(Dataset entries)
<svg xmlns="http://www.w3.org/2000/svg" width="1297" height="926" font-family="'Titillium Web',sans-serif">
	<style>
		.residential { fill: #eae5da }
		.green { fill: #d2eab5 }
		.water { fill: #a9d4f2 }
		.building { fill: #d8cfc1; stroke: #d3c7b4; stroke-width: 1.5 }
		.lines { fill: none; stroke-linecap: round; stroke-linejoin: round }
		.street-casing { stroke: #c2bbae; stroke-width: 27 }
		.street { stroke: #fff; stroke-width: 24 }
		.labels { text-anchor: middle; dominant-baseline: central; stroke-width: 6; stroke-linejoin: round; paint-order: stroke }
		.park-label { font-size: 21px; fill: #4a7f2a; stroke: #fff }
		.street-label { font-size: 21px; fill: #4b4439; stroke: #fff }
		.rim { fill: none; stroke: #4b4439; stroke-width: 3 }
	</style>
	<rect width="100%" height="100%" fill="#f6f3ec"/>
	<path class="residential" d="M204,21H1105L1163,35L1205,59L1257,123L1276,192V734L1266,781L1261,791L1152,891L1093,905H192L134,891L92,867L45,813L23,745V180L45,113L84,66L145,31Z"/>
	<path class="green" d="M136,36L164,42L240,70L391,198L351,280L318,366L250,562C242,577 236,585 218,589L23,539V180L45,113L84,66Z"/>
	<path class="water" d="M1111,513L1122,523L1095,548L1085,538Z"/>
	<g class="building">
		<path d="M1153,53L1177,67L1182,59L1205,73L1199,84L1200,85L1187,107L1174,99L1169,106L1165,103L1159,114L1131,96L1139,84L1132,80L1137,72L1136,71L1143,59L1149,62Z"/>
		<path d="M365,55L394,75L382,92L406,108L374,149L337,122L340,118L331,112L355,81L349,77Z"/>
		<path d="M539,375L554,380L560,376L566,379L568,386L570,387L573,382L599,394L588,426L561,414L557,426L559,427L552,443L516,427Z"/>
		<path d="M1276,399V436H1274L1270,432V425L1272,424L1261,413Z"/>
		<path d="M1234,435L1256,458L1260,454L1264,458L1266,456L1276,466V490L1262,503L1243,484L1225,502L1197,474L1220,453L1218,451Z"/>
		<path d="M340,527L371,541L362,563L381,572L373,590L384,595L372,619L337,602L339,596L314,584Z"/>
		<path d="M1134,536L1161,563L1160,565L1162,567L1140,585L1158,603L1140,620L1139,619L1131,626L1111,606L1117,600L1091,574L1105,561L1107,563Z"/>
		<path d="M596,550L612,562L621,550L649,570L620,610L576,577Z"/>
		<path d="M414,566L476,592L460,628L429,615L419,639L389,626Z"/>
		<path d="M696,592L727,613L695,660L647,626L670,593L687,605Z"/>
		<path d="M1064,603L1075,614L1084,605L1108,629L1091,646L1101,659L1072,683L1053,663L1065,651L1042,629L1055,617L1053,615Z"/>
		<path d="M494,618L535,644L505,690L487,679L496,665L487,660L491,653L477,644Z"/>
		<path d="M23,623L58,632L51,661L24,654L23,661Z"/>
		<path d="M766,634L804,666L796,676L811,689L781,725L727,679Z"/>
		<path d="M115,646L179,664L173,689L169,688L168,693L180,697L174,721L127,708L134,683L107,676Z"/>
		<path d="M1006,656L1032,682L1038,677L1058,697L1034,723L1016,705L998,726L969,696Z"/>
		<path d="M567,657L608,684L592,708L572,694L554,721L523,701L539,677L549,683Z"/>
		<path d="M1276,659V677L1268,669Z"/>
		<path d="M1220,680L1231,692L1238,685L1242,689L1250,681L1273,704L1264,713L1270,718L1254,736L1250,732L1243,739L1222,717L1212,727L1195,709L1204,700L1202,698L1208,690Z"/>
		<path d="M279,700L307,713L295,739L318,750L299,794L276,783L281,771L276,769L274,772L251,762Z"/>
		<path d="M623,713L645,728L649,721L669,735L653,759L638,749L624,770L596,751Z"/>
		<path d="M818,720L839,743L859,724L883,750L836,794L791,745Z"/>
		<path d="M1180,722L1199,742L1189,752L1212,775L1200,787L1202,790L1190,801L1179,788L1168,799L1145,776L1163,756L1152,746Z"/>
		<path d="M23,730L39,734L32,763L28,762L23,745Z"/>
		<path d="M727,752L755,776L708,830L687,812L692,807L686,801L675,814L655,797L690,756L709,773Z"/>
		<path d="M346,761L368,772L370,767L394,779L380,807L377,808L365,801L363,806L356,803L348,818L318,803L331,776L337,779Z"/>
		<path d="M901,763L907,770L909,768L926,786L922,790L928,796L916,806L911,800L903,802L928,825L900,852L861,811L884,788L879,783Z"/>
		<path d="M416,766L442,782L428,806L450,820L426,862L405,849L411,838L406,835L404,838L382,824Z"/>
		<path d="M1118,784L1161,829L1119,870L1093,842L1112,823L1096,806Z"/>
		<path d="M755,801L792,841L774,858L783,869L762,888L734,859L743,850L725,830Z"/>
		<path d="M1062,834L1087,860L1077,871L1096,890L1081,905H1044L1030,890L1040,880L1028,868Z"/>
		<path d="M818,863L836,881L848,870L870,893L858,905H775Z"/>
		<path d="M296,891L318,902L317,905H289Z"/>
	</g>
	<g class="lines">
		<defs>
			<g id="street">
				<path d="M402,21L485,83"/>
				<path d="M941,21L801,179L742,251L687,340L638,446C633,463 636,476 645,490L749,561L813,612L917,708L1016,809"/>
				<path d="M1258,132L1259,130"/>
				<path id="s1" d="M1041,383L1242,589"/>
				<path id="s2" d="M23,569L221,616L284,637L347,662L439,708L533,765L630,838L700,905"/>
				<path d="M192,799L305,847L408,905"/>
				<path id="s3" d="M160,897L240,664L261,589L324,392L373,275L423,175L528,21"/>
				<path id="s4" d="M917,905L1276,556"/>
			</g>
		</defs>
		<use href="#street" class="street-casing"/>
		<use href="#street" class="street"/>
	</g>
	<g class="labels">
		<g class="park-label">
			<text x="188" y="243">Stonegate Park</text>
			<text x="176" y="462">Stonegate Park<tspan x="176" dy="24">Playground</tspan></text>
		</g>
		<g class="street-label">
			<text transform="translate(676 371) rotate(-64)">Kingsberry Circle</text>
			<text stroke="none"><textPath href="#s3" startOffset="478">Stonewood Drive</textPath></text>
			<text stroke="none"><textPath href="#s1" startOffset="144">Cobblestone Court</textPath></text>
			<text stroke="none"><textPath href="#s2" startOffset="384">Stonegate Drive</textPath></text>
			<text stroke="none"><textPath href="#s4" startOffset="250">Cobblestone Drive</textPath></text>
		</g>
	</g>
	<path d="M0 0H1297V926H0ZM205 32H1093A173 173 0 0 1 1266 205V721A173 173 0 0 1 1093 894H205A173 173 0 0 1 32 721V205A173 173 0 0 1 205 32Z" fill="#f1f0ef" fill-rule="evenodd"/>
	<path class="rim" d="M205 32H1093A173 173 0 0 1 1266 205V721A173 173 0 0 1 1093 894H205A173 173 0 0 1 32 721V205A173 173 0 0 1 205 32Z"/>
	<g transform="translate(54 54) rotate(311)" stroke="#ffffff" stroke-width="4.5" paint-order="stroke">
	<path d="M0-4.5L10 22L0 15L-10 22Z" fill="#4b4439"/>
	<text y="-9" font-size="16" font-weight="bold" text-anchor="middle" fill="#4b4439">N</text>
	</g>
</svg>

**What the task requires:** Go through the data and copy every line that includes "lines".

**Answer section:**
		.lines { fill: none; stroke-linecap: round; stroke-linejoin: round }
	<g class="lines">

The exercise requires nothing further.